[Exercise objective]
Copy nothing but the lines below, from the one with "Тросы, цепи, веревки, проволока" through the one with "d’en connaître le", exactly as written; no pictures should appear.

====== Records for this exercise

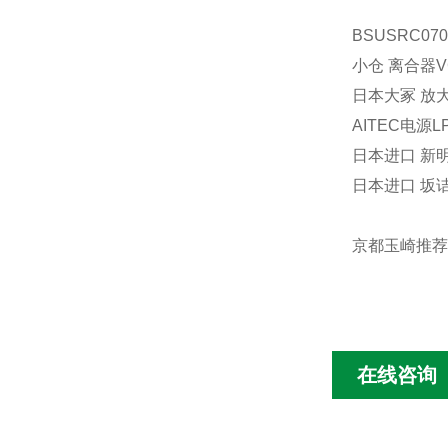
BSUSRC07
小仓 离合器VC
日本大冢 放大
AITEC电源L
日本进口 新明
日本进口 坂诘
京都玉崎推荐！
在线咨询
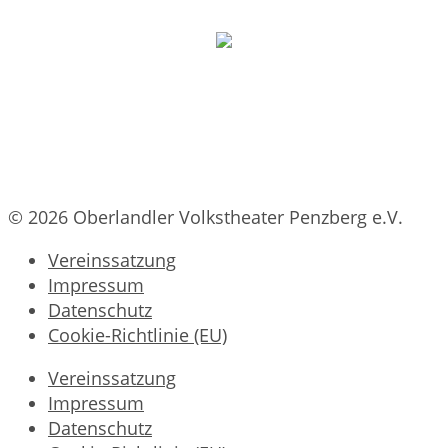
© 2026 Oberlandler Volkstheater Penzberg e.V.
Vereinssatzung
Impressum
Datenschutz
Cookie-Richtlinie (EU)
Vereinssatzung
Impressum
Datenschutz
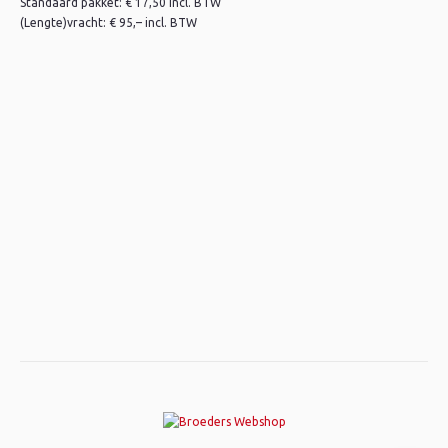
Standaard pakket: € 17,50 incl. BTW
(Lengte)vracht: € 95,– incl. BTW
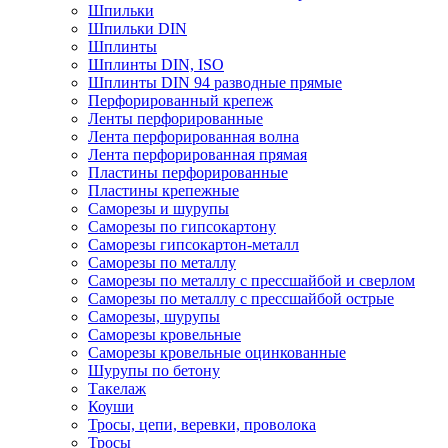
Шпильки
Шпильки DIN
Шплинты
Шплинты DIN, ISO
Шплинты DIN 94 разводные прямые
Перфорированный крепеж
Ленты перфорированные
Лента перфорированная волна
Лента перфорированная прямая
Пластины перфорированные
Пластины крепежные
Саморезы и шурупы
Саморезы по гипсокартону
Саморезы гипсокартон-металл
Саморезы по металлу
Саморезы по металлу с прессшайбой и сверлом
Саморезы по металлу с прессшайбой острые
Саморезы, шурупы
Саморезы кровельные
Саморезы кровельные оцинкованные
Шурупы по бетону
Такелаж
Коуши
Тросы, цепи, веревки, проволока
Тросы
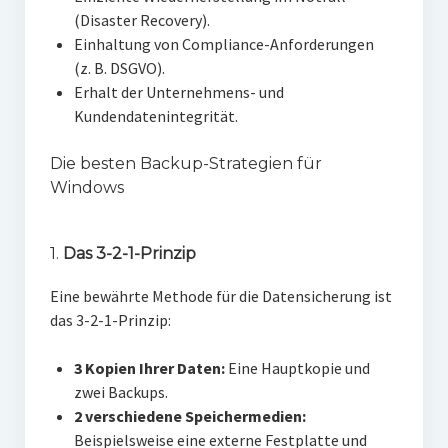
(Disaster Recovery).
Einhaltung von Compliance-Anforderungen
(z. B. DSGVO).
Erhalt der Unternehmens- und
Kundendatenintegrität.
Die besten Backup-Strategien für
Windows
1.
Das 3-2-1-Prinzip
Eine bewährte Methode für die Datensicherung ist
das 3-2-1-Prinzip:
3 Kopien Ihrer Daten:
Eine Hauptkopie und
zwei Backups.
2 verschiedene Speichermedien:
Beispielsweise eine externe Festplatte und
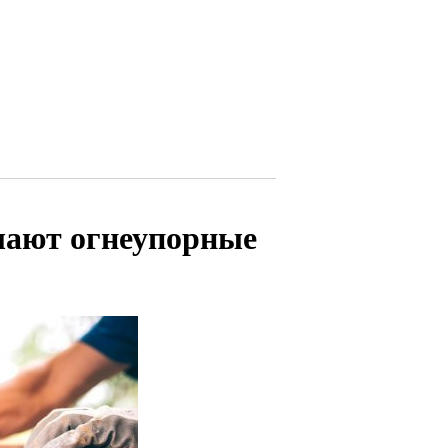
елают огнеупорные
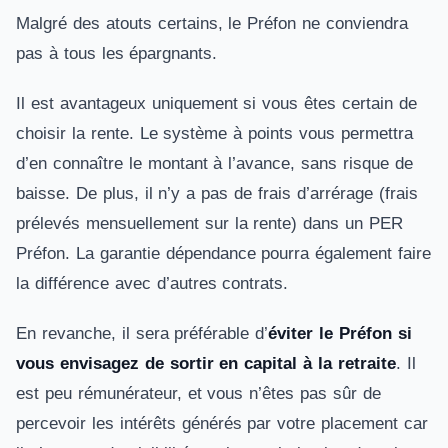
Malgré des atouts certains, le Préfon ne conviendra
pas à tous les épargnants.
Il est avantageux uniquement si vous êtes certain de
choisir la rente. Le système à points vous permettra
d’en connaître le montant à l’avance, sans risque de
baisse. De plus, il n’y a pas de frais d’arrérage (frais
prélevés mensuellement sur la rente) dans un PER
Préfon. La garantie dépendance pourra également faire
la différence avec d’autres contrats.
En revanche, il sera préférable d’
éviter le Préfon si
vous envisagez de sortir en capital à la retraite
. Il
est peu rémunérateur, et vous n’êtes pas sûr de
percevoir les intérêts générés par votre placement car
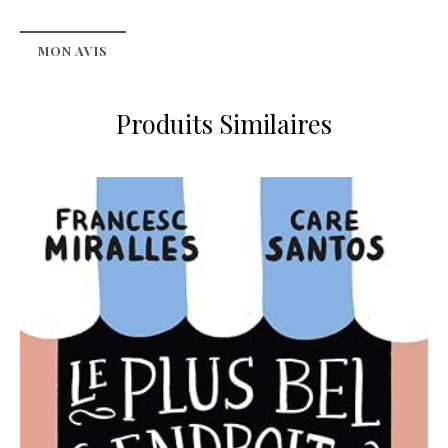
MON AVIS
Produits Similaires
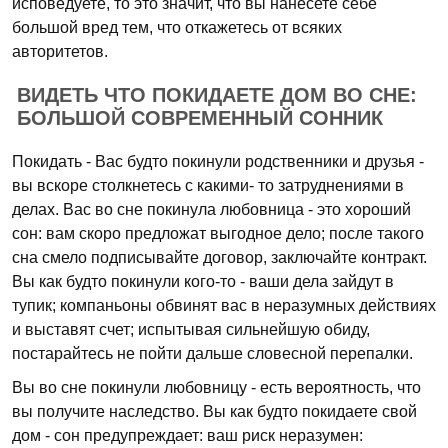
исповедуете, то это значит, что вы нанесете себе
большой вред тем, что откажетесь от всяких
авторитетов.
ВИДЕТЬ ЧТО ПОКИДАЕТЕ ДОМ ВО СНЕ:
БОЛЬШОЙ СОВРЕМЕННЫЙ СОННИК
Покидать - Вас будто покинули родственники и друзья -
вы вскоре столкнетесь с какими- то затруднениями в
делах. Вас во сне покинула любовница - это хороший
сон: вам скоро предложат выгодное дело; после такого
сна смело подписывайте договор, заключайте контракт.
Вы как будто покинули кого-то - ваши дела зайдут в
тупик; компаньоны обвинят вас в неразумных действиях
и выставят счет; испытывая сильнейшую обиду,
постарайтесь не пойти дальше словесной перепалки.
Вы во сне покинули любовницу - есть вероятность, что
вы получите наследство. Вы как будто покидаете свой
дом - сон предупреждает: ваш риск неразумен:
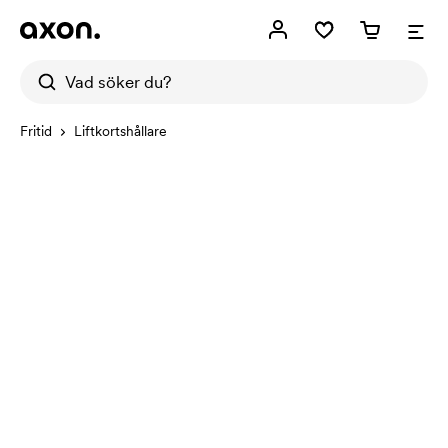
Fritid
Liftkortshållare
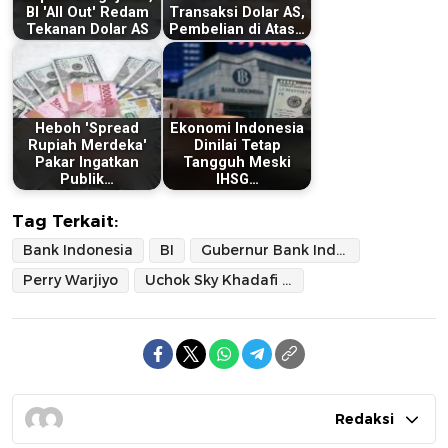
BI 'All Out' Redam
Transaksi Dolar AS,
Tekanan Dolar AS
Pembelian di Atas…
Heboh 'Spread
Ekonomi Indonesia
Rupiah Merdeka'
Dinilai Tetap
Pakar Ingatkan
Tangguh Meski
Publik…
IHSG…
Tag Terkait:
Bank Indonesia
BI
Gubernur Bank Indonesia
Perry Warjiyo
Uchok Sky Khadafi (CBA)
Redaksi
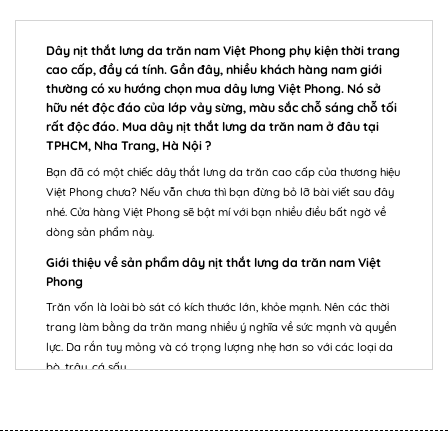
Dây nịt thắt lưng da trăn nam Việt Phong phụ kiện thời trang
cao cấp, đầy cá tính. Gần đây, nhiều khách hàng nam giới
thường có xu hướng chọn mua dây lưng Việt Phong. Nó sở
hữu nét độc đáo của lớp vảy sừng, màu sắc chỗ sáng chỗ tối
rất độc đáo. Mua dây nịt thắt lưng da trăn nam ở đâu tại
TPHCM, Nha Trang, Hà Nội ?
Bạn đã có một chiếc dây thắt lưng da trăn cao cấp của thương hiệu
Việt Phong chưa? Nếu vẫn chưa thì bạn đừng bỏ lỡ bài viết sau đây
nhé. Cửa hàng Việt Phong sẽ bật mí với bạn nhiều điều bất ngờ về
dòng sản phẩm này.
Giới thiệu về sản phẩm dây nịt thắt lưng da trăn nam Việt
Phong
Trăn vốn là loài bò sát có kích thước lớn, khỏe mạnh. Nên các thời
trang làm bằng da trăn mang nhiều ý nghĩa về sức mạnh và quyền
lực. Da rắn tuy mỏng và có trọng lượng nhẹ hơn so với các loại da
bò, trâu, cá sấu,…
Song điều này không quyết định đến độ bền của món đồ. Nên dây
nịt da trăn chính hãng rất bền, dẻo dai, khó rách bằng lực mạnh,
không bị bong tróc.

============

[Response for this exercise]
Тросы, цепи, веревки, проволока
Тросы
(Disaster Recovery).
Einhaltung von Compliance-Anforderungen
(z. B. DSGVO).
Erhalt der Unternehmens- und
Kundendatenintegrität.
Die besten Backup-Strategien für
Windows
1.
Das 3-2-1-Prinzip
Eine bewährte Methode für die Datensicherung ist
das 3-2-1-Prinzip:
3 Kopien Ihrer Daten:
Eine Hauptkopie und
zwei Backups.
2 verschiedene Speichermedien:
Beispielsweise eine externe Festplatte und
елают огнеупорные
Malgré des atouts certains, le Préfon ne conviendra
pas à tous les épargnants.
Il est avantageux uniquement si vous êtes certain de
choisir la rente. Le système à points vous permettra
d’en connaître le montant à l’avance, sans risque de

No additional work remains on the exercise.